Simple exploration of basic transformer architectures.
Step-by-step jupyter notebook tutorial taken from Karpathy's Youtube series: https://www.youtube.com/watch?v=kCc8FmEb1nY
gen_calculator_dataset.py: generates a simple .txt file dataset containing arithmetic problems involving (+, -, *, //) and a specified min and max for integers used.
transformer.py: gpt-2 like architecture, refactored out of jupyter notbook tutorial into standalone file.
train.py: trainer for a given dataset, output looks like:
Training config: Config(batch_size=64, num_iterations=5000, lr=0.0003, eval_interval=100, block_size=12, vocab_size=17, n_layer=6, n_head=6, n_embed=384, dropout=0.1)
Dataset location: math.txt
Training set size: 1209022
Validation set size: 134336
Fresh model sample:
+92010518/57-8+35++
65
4*=4/+=** 3/6+ 7++87-41-6+=5
Training model...
Estimated losses: 1.27914 train, 1.28612 val: 100%|███████████████████████████████████████████████████████████████████████████████████████████████████████████████████████████████████████████████████████████████████████| 5000/5000 [31:35<00:00, 2.64it/s]
Trained sample:
+ 3 = 52
57 // 74 = 0
68 * 26 = 1126
22 * 24 = 54
48 // 28 = 1
39 // 82 = 0
12 - 26 = -2
48 // 59 = 1

The task:
In the transformer project notes, what does gen_calculator_dataset.py produce? You won't need the rows here.

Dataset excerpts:
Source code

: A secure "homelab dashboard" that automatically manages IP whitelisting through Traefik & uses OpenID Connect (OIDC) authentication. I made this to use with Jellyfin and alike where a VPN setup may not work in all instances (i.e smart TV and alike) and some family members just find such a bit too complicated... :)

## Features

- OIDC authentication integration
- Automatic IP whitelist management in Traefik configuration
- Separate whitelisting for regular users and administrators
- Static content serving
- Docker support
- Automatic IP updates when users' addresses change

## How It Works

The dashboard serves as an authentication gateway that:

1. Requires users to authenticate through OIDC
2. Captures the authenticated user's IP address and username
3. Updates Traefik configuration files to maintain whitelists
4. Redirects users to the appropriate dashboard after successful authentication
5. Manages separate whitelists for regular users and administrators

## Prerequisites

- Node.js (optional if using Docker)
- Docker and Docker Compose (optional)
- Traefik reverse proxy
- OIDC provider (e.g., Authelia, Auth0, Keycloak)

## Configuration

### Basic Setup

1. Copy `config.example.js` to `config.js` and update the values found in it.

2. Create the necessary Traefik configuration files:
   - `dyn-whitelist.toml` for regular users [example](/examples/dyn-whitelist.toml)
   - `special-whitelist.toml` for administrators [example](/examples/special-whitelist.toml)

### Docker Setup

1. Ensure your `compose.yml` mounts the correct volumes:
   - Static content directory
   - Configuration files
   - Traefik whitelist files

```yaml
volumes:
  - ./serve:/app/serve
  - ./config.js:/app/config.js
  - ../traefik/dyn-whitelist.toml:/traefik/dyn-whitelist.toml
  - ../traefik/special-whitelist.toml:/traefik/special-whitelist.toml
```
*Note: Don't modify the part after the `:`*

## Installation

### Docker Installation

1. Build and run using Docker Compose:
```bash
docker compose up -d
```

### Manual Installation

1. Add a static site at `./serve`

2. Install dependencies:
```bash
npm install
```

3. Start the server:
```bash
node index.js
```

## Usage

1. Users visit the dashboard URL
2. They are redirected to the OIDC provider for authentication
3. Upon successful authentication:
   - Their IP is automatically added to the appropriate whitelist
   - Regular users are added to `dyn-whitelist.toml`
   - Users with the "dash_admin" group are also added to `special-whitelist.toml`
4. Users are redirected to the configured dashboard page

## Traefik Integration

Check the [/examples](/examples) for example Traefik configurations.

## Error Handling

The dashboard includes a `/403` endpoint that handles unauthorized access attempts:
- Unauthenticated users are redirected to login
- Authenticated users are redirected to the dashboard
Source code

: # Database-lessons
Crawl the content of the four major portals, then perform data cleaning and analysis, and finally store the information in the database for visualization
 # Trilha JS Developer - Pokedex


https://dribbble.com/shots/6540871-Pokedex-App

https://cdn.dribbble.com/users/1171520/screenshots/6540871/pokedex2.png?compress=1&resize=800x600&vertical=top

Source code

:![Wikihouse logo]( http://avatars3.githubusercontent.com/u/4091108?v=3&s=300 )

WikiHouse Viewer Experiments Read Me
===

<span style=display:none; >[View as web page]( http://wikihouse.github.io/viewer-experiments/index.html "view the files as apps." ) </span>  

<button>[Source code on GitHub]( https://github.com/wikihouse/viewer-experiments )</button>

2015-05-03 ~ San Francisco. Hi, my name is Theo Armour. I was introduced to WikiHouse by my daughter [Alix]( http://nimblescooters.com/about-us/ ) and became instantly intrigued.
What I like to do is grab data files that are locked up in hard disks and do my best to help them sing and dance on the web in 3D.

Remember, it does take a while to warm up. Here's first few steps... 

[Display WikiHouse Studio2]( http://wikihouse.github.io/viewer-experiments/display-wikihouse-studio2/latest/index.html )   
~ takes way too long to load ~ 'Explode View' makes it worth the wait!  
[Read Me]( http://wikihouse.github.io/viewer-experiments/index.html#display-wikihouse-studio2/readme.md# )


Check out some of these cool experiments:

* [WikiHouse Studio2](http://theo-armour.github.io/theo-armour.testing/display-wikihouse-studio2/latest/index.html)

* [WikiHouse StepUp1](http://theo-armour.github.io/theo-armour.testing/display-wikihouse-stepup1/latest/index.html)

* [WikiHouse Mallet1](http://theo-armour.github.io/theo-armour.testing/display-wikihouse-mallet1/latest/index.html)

Expected answer:
A simple .txt file dataset of arithmetic problems using +, -, *, and //, with a specified min and max for the integers used.